Exercise:
Collect every line in the records below that contains the word "read".

Stored data entries:
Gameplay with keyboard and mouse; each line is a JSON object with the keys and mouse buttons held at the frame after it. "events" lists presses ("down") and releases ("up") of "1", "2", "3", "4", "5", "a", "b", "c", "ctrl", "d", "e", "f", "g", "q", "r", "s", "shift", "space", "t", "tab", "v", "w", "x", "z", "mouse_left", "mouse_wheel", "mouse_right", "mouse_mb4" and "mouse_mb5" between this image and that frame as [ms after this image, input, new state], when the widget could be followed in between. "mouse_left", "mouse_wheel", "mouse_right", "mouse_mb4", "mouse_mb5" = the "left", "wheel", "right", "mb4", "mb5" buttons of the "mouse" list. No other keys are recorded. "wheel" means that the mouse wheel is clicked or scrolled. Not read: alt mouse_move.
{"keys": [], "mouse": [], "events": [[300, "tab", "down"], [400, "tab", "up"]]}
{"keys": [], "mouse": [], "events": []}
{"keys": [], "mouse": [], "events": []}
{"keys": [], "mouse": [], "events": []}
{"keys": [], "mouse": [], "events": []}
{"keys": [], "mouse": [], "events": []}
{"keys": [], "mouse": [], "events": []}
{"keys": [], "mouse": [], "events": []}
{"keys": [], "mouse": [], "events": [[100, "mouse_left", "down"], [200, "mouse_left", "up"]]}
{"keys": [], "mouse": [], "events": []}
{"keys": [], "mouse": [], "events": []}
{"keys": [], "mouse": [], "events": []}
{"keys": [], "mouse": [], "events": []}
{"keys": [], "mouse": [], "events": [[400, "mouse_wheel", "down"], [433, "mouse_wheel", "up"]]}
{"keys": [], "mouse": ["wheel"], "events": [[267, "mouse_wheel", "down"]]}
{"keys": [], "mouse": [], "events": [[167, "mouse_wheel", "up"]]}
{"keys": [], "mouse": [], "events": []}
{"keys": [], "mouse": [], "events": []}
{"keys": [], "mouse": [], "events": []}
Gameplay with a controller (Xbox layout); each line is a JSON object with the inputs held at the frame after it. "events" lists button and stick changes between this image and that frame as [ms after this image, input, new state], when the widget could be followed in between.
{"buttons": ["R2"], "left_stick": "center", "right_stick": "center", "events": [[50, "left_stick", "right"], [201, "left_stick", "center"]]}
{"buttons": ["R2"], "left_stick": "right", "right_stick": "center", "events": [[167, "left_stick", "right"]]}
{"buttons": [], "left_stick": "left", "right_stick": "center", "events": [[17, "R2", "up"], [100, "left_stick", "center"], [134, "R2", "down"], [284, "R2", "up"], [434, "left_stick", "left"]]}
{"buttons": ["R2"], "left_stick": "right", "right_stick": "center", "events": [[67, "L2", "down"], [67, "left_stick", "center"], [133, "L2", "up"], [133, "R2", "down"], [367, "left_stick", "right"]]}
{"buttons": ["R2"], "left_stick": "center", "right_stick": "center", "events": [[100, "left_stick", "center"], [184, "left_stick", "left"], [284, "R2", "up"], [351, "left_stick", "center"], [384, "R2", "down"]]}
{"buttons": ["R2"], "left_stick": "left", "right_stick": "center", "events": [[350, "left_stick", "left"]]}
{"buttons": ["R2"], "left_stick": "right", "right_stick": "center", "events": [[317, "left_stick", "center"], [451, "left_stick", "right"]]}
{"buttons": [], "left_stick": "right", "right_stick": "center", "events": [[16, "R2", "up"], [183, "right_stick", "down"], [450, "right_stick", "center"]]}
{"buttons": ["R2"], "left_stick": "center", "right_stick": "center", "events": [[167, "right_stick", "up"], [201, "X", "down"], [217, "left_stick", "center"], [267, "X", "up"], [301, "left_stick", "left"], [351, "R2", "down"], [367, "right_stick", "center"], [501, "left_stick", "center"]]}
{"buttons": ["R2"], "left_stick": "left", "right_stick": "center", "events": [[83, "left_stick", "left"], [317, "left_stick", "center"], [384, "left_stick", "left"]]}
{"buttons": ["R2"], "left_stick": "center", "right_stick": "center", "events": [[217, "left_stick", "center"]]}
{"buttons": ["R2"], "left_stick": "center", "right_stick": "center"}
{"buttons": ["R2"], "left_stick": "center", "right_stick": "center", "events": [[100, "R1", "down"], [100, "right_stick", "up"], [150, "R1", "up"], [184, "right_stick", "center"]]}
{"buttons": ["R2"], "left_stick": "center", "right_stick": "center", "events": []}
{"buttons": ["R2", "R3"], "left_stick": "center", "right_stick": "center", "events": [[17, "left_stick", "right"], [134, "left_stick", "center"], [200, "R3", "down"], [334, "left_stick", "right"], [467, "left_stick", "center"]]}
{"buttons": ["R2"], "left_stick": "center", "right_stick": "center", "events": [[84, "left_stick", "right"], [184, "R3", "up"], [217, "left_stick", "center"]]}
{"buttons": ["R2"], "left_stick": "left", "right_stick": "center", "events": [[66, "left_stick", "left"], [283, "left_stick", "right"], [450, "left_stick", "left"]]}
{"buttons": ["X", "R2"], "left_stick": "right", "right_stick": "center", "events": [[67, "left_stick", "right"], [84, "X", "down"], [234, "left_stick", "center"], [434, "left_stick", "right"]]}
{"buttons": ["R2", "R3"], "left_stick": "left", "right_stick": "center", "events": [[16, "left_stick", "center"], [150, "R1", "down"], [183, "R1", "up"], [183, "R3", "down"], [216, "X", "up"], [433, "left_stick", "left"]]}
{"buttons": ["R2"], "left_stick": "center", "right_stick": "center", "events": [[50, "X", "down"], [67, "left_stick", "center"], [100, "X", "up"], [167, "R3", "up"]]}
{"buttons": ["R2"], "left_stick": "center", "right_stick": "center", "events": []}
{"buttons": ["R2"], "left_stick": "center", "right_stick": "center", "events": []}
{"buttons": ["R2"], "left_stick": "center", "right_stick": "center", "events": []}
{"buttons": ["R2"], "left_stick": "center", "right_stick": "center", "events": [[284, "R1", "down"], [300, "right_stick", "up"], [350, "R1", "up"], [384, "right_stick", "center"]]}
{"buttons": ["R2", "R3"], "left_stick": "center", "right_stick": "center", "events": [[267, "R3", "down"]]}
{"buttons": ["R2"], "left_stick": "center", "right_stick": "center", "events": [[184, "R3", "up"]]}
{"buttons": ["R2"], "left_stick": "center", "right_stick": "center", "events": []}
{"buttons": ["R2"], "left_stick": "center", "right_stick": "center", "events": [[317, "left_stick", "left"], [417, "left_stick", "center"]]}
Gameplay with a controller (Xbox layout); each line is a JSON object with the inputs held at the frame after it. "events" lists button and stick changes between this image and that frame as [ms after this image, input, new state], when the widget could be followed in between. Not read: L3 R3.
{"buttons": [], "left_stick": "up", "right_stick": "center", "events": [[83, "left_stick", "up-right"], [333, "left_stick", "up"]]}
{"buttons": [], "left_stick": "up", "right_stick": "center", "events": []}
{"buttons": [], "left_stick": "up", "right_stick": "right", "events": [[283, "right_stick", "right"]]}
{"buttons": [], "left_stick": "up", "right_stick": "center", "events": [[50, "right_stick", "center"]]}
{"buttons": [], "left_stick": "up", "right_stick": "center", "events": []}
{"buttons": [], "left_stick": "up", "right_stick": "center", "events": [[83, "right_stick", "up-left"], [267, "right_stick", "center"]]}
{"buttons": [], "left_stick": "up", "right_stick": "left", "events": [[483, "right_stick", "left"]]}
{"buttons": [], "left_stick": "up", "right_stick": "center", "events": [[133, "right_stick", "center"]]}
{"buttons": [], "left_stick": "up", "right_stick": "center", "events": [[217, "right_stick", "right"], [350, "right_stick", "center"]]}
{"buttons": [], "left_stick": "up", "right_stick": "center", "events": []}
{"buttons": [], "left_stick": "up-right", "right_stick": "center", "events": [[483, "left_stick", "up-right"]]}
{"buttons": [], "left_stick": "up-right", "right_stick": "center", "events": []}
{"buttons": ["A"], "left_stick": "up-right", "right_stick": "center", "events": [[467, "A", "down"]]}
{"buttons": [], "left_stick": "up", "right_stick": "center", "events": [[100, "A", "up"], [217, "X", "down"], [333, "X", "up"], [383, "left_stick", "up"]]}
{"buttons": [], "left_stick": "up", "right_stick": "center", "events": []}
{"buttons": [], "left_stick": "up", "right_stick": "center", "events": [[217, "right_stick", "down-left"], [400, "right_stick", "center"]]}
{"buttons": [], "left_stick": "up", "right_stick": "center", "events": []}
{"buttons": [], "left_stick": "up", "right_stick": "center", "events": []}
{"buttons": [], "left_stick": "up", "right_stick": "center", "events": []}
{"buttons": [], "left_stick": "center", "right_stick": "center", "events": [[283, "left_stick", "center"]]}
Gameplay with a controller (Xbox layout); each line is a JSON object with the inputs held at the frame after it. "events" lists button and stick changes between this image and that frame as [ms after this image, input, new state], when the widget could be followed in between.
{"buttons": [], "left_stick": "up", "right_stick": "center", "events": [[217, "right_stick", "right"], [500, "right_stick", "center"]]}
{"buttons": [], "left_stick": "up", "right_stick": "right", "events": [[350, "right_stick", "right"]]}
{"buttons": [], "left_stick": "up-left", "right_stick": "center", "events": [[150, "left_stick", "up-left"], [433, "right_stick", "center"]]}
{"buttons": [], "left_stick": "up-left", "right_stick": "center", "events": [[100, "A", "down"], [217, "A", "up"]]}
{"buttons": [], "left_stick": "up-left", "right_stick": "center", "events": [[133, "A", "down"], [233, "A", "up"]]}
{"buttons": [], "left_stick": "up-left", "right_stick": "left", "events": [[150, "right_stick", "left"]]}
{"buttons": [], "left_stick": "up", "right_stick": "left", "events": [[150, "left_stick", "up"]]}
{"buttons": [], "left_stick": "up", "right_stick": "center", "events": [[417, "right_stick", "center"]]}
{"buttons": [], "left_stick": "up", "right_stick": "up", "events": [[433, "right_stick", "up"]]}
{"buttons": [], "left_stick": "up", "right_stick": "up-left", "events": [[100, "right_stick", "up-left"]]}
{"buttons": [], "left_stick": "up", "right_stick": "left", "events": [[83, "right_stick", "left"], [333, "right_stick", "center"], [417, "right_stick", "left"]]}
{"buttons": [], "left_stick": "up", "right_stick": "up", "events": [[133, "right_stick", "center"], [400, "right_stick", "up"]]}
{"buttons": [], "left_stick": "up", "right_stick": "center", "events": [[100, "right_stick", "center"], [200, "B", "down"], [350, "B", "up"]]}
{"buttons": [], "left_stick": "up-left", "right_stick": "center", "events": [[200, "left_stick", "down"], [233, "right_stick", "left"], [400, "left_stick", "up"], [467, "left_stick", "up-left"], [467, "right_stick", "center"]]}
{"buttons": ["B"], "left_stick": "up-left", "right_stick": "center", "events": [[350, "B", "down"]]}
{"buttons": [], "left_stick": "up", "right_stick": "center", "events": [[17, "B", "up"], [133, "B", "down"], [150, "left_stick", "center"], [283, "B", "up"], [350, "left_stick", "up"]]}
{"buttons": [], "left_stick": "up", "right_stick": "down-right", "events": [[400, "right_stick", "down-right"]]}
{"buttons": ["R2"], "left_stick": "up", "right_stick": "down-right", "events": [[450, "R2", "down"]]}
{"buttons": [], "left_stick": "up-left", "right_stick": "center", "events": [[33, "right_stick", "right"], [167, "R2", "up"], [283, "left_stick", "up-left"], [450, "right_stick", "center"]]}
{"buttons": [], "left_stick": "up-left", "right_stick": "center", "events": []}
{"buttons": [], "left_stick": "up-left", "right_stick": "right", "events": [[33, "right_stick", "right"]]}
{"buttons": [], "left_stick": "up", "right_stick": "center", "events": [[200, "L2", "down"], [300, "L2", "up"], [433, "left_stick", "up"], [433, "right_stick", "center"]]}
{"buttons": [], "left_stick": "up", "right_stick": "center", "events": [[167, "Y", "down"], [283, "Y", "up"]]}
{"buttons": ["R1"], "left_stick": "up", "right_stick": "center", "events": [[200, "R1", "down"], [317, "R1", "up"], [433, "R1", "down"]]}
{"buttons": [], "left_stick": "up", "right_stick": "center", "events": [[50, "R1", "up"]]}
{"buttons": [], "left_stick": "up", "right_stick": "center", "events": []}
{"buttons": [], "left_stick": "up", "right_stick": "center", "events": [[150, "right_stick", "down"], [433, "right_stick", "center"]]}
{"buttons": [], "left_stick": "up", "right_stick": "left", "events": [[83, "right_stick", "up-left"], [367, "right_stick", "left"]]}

Task solution:
Gameplay with keyboard and mouse; each line is a JSON object with the keys and mouse buttons held at the frame after it. "events" lists presses ("down") and releases ("up") of "1", "2", "3", "4", "5", "a", "b", "c", "ctrl", "d", "e", "f", "g", "q", "r", "s", "shift", "space", "t", "tab", "v", "w", "x", "z", "mouse_left", "mouse_wheel", "mouse_right", "mouse_mb4" and "mouse_mb5" between this image and that frame as [ms after this image, input, new state], when the widget could be followed in between. "mouse_left", "mouse_wheel", "mouse_right", "mouse_mb4", "mouse_mb5" = the "left", "wheel", "right", "mb4", "mb5" buttons of the "mouse" list. No other keys are recorded. "wheel" means that the mouse wheel is clicked or scrolled. Not read: alt mouse_move.
Gameplay with a controller (Xbox layout); each line is a JSON object with the inputs held at the frame after it. "events" lists button and stick changes between this image and that frame as [ms after this image, input, new state], when the widget could be followed in between. Not read: L3 R3.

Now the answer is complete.